WORK REQUIRED ::
The reply is a verbatim copy of the listing below with its images dropped.

++++ INFORMATION PROVIDED

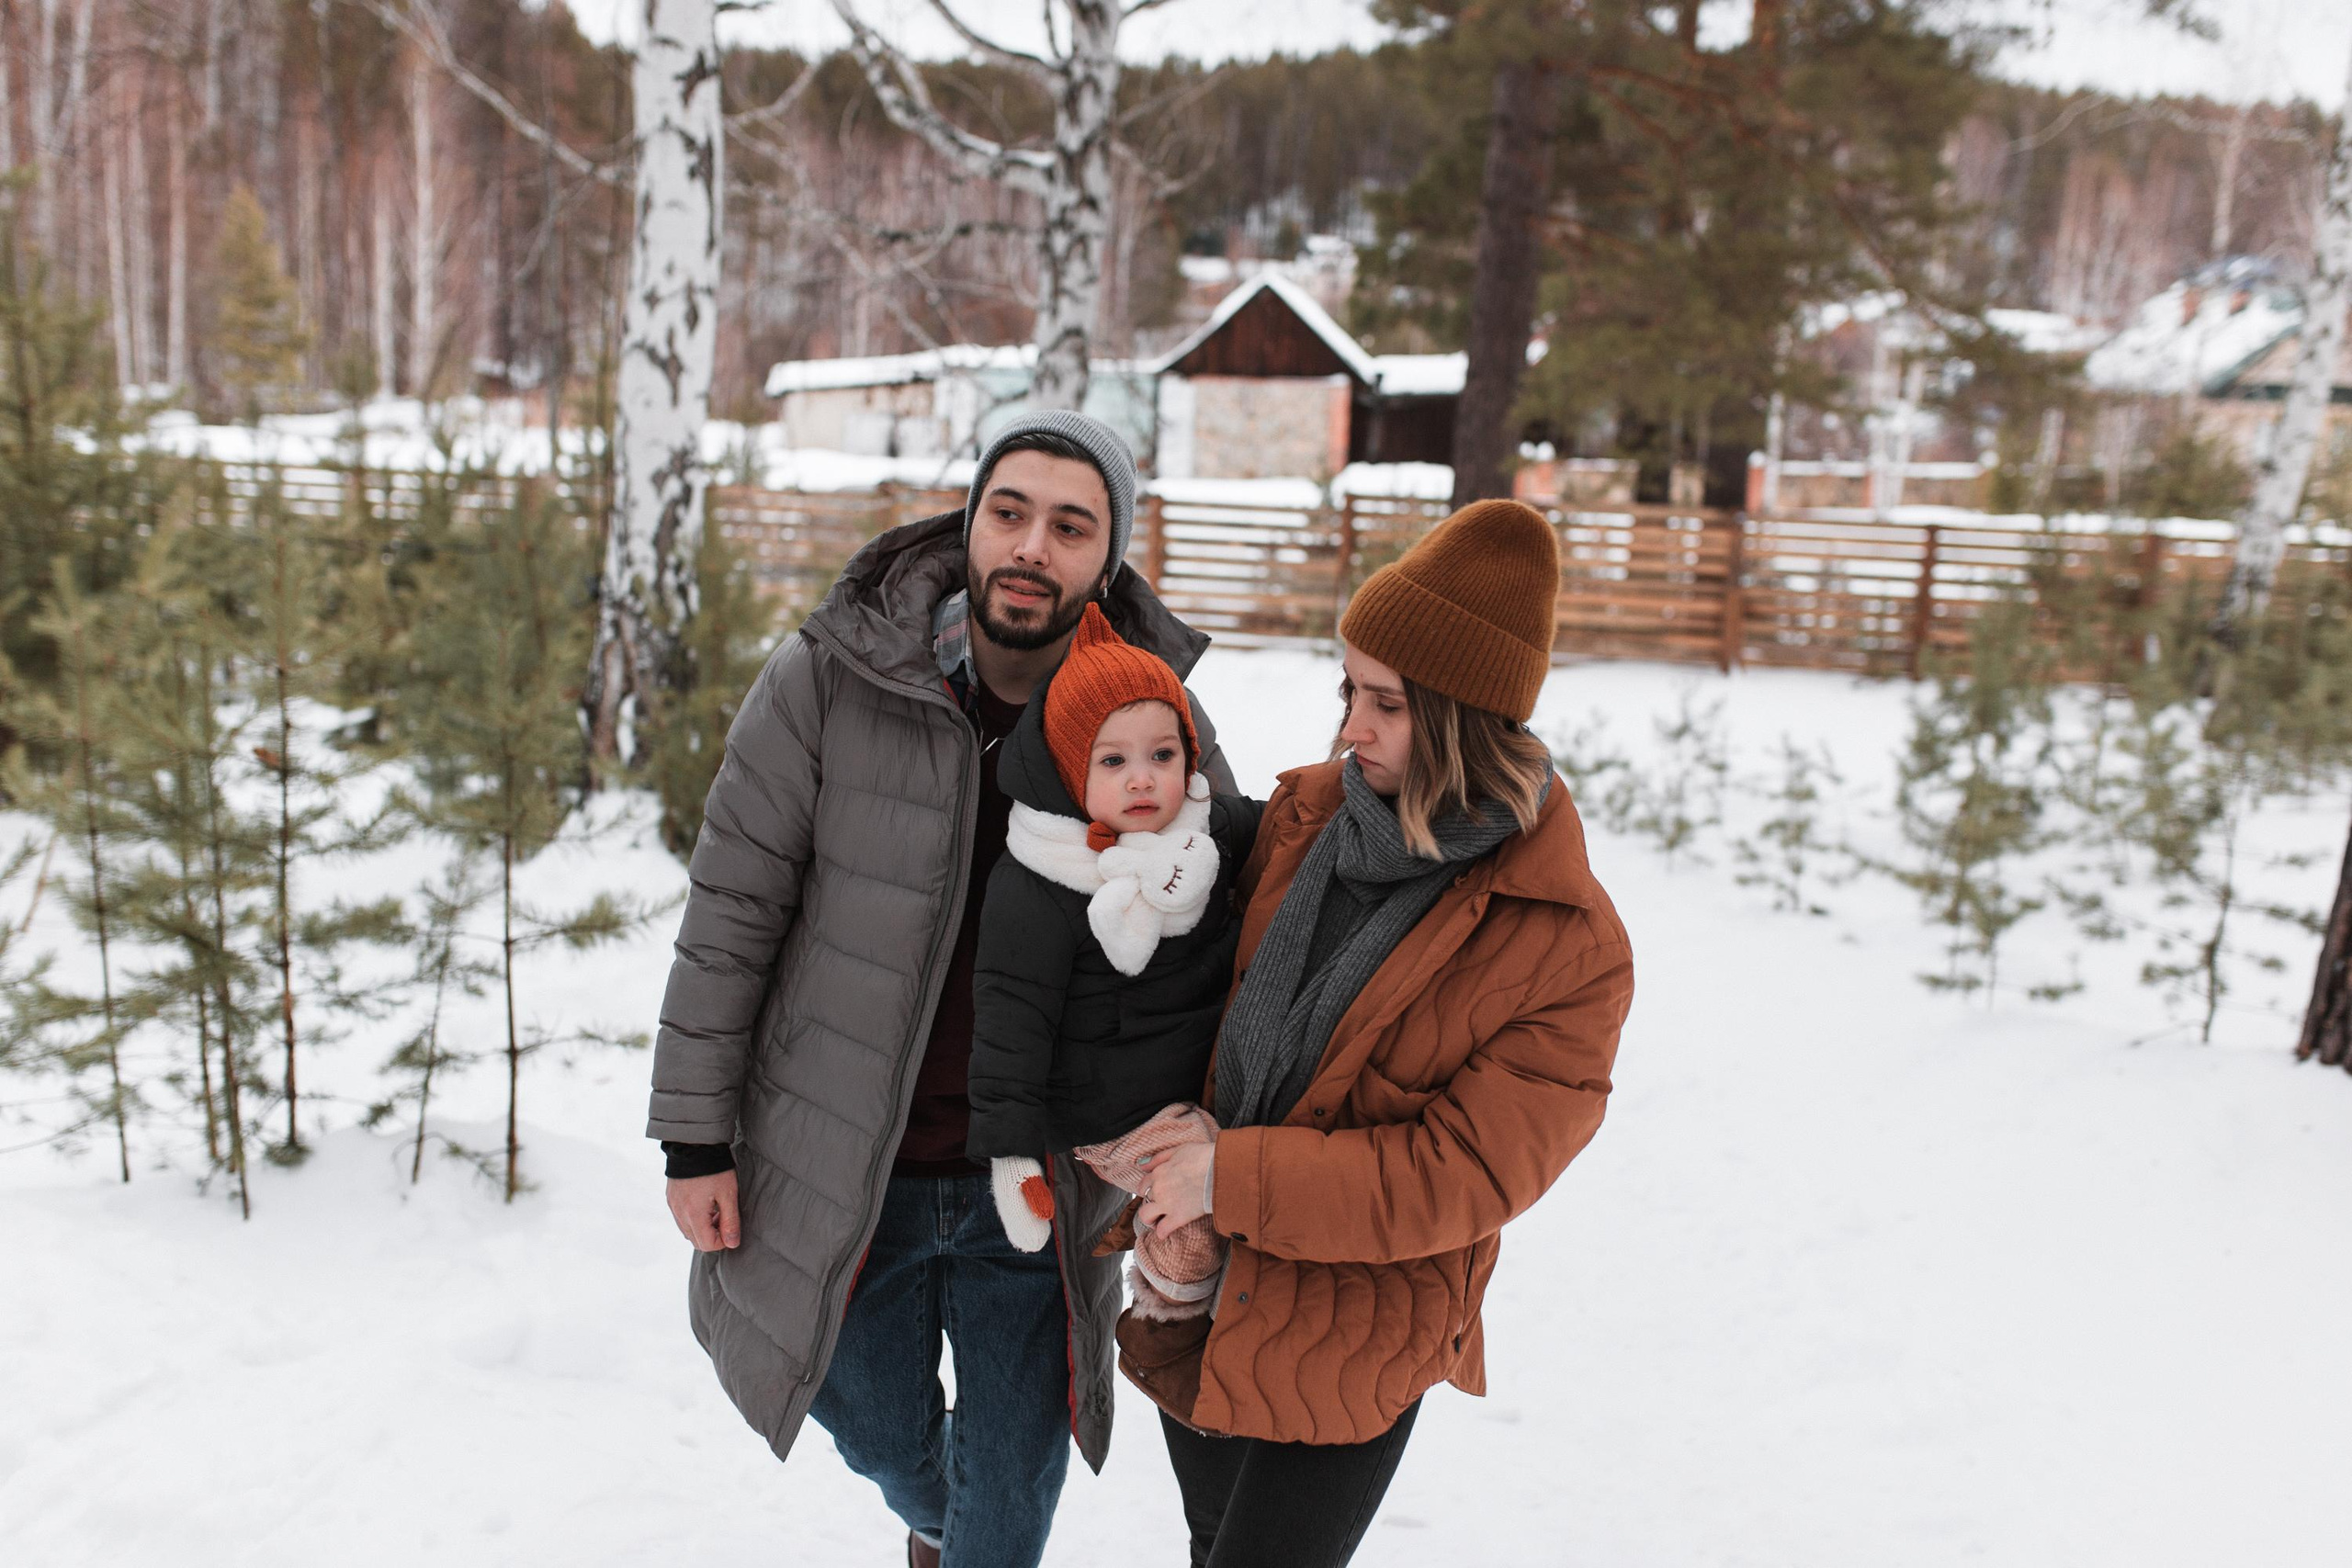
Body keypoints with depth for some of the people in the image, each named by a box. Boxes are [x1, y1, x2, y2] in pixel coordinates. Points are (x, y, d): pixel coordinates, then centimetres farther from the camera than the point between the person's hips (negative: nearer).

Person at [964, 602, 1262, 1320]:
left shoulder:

++++++++

TASK ANSWER ::
Body keypoints with depth for some of the people in the image, each named by a box. Boxes are [x1, y1, x2, y2] in pixel coordinates. Points are (x, y, d): pixel coordinates, then centimetres farther from the camera than the point between the person's hips (negative: nearer).

Person at [964, 602, 1262, 1320]:
left shoulder:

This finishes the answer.